Der Mummenschanz in den Exquisiten Lektüren

Frank Duwald, den ich zu Beginn des Phantastikon-Magazins 2015 kennenlernte (und der auch einige Texte zu Beginn beisteuerte), hat sich immer schon als Leser positioniert, der das Besondere zu schätzen weiß; und damit ist vor allem eine Literatur gemeint, die man innerhalb unserer gleichgeschalteten Melasse immer schwieriger auffindet. Ich gebe es zu: ich war immer schon beunruhigt, wenn ich Wertschätzung erfuhr (das ging mir sogar bei meiner Frau so, es ging mir später bei Tobias Reckermann so, und es ging mir auch bei Silke Brandt nicht anders). Lady’s and Gentleman … ich bin Verhaltensgestört!

Dass Frank mich für seine EXQUISITEN LEKTÜREN ausgewählt hat (und ich Tatsächlich neben einer Gigantin wie Virginia Woolf dort Platz nehmen darf) ist tatsächlich ein freudiger Augenblick für mich. Man darf bei alledem wirklich nicht vergessen, dass ich ein aus der Welt Gefallener bin, der sich durchaus bewusst ist, wie sehr im Abseits er schreibt. Ich gebe Franks Text also hier wieder:

EXQUISITE LEKTÜREN

Michael Perkampus

MUMMENSCHANZ IN GROSSEN HALLEN (2020)

Wenn man eines bei der exquisiten Lektüre von MUMMENSCHANZ IN GROSSEN HALLEN direkt vergessen kann, dann ist es ein, wie ich finde, natürlicher Leserdrang, Geschichten, mit denen man einige Zeit verbringt – zu verstehen. Diesen einfachen Wunsch erfüllt uns Michael Perkampus in keiner der enthaltenen Geschichten. Aber, wie wichtig ist denn das Durchschauen von erzählender Literatur am Ende wirklich? Und wie wichtig ist es, wenn diese erzählende Literatur etwas in uns zum Klingen bringt, ohne, dass wir wirklich dahinter kommen, wie das dem Autor, dessen abseitiges Fantasie-Reservoir unermesslich zu sein scheint, gelingt?

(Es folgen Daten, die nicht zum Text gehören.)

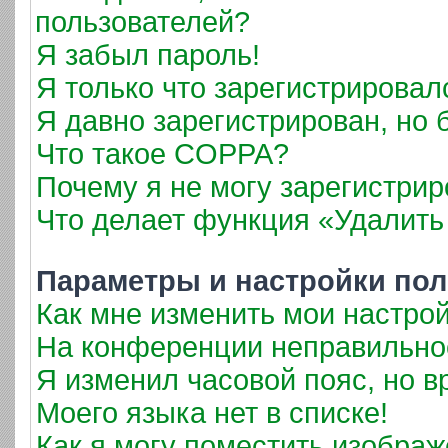
пользователей?
Я забыл пароль!
Я только что зарегистрировалс
Я давно зарегистрирован, но 
Что такое COPPA?
Почему я не могу зарегистрир
Что делает функция «Удалить
Параметры и настройки пол
Как мне изменить мои настро
На конференции неправильно
Я изменил часовой пояс, но в
Моего языка нет в списке!
Как я могу поместить изобра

Der Band gibt uns sieben Erzählungen, die bereits zwischen 2008 und 2019 in diversen Anthologien erschienen sind, sowie acht hier brandneu veröffentlichte. Es scheint mir unmöglich, daraus einzelne Texte herauszugreifen, da sie jeweils ein Bild ergeben, das sich auf das gesamte Buch umbrechen lässt. Was mir an erster Stelle das unbedingte Verlangen, Erklärungen zu erhalten, unwichtig werden lässt, ist die Art und Weise, wie Perkampus seine jenseits aller Klischees stattfindenden Ereignisse ausgibt. Mit einem sehr großen Wortschatz gesegnet, lässt Perkampus jeden Satz zu Musik erklingen. Um das zu erkennen, braucht man nur wahllos einzelne Sätze laut lesen, um zu spüren wie der Sprach-Rhythmus groovt. Perkampus nutzt Sprache wie begnadete Musiker ihre Instrumente. Und einen sehr guten Musiker erkennt man schon an seinen ersten Tönen – so auch Michael Perkampus. Ob mit der Realität unserer Zeit, mit manipulierter Historie, Schauerausbrüchen, sphärischer Phantastik oder gar Endzeit – er spielt mit jedem Thema so virtuos und macht es zu seinem eigenen, wie es nur ein Meister kann, wenngleich manchmal etwas mehr Herz das Ganze in meinen Augen nochmals steigern könnte. Zur noch intensiveren Wirkung empfehle ich, die Geschichten nicht hintereinander wegzulesen, sondern sich jeden Tag nur eine davon zu gönnen und sie zu genießen wie ein 5-Sterne-Essen.